= MATERIAL TO PROCESS =
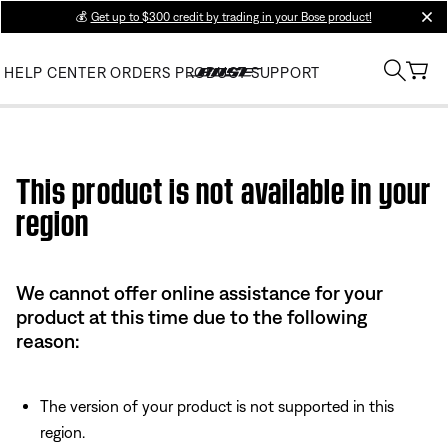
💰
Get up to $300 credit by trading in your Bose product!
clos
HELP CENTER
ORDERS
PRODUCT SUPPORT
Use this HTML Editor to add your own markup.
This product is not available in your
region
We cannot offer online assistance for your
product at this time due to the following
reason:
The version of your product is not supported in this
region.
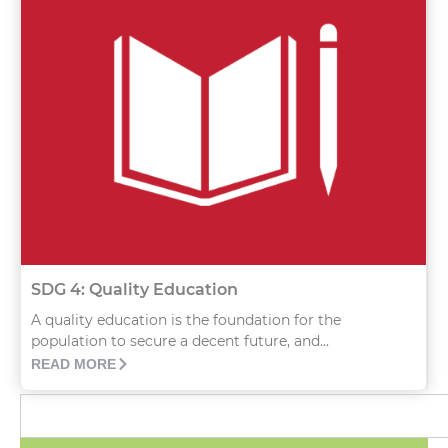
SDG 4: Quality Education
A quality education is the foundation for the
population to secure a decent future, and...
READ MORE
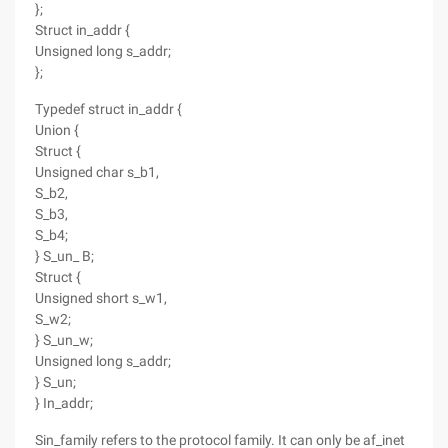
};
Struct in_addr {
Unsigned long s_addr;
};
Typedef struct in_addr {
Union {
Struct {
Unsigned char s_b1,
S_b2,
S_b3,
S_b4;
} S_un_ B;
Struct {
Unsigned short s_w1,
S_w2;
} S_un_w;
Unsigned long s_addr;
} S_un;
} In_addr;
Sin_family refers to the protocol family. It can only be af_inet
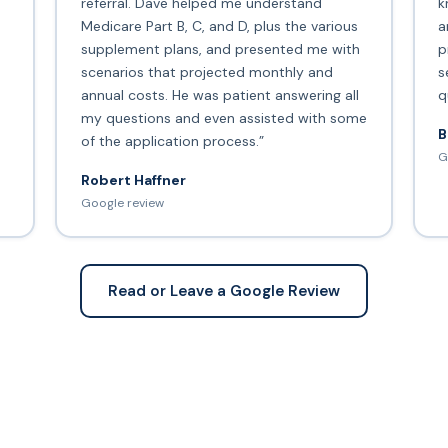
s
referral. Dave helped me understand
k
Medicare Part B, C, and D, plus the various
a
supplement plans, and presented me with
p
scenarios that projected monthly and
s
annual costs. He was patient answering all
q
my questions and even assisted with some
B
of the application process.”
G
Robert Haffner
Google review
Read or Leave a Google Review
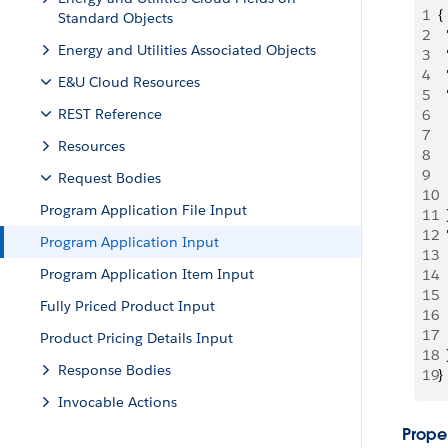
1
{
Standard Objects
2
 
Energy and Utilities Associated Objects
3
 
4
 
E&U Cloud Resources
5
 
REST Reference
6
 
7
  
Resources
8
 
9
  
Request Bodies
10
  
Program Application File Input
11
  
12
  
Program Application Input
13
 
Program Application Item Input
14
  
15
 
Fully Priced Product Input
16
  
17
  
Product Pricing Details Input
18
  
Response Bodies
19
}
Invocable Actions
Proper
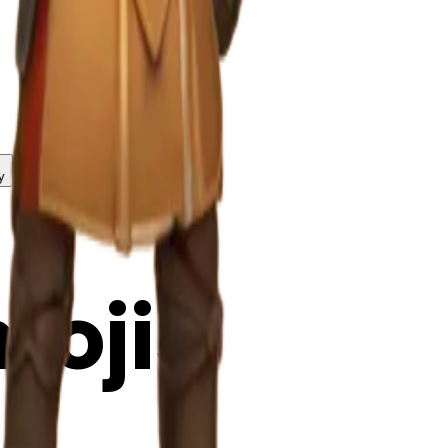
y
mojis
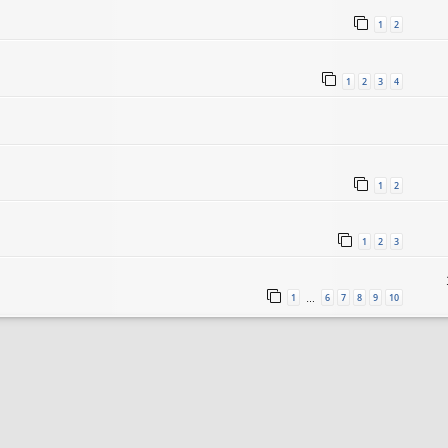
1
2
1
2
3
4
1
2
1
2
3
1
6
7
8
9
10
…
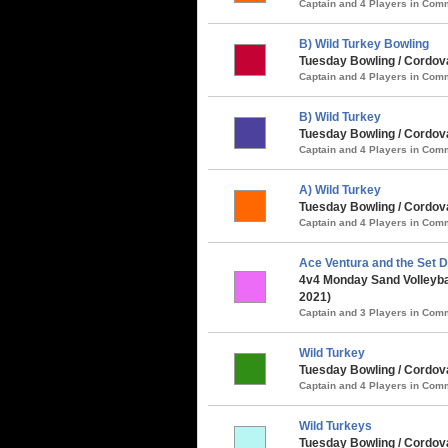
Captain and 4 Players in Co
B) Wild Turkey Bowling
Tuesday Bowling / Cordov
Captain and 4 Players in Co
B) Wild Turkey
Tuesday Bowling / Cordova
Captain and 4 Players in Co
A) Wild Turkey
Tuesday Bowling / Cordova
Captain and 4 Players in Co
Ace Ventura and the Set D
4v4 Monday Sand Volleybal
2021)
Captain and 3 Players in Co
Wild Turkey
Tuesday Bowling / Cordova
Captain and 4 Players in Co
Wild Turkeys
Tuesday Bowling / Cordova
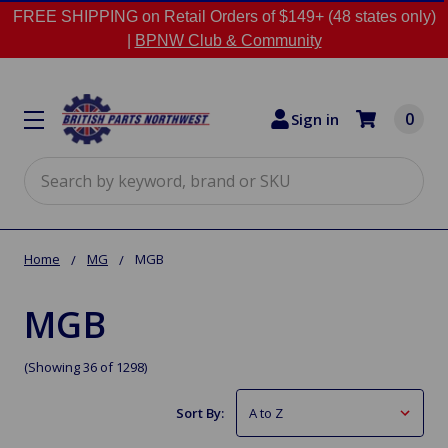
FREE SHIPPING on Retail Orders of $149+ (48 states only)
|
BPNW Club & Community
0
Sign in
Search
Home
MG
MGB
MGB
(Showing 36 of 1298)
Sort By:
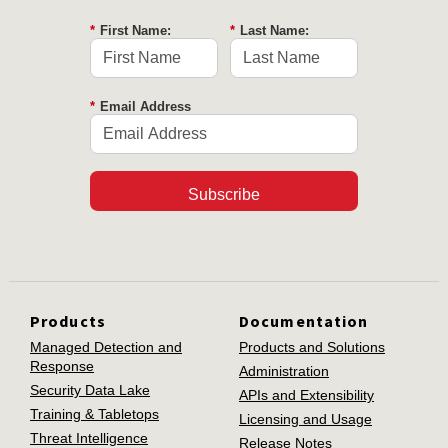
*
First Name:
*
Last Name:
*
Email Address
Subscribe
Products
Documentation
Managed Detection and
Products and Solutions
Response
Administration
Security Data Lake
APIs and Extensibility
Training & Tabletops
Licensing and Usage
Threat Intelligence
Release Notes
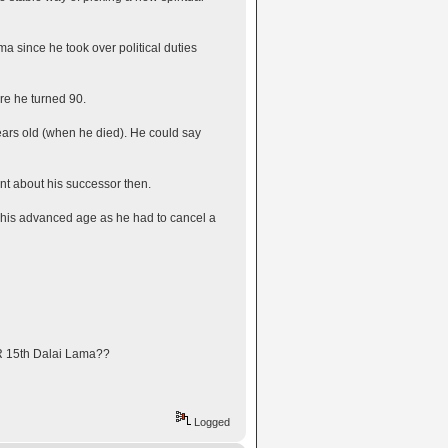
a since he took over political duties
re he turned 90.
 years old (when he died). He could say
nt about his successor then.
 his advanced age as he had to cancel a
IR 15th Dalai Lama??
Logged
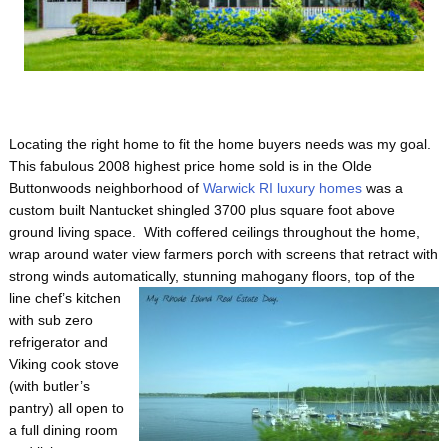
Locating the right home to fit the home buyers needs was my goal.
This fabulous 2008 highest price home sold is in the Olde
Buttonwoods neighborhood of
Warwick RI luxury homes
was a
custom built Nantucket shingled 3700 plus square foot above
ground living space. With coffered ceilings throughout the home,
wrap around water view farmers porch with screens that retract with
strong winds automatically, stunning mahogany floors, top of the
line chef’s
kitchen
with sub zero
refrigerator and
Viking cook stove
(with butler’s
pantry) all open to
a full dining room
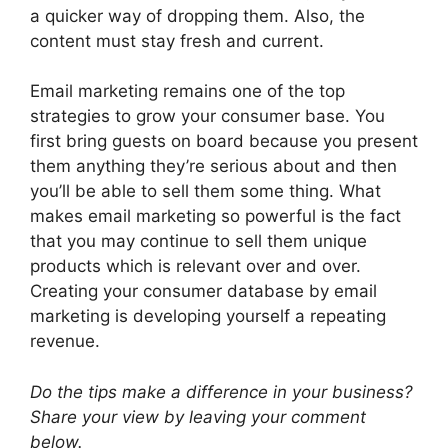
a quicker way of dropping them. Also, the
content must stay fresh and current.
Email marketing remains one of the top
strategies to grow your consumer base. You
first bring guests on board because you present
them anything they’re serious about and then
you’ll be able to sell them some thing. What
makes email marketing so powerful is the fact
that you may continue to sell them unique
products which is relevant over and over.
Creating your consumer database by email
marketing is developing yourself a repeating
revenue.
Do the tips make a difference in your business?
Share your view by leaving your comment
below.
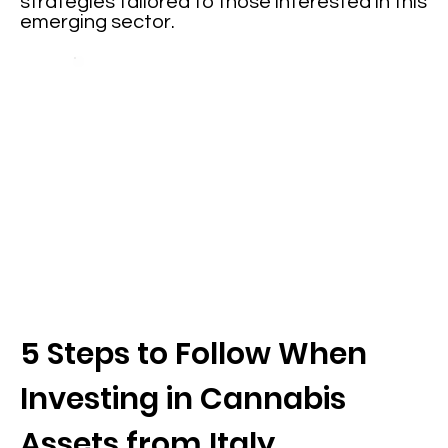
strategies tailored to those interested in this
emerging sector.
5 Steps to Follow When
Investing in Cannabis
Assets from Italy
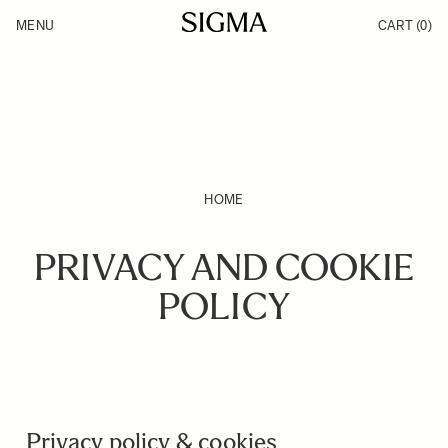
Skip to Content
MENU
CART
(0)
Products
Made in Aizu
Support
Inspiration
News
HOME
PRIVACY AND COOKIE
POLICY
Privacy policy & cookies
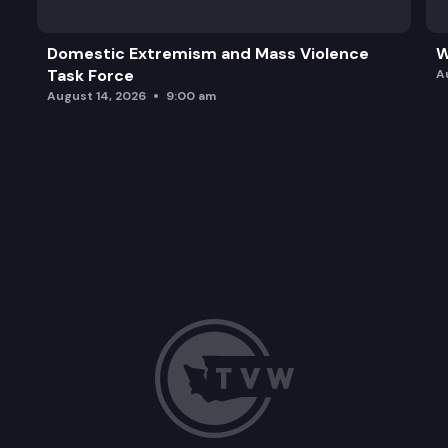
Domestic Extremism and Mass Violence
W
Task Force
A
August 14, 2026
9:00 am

= YOUR OBJECTIVE =
How many of the lines above contain the word "about"? Reply with the number only.

= TASK ANSWER =
2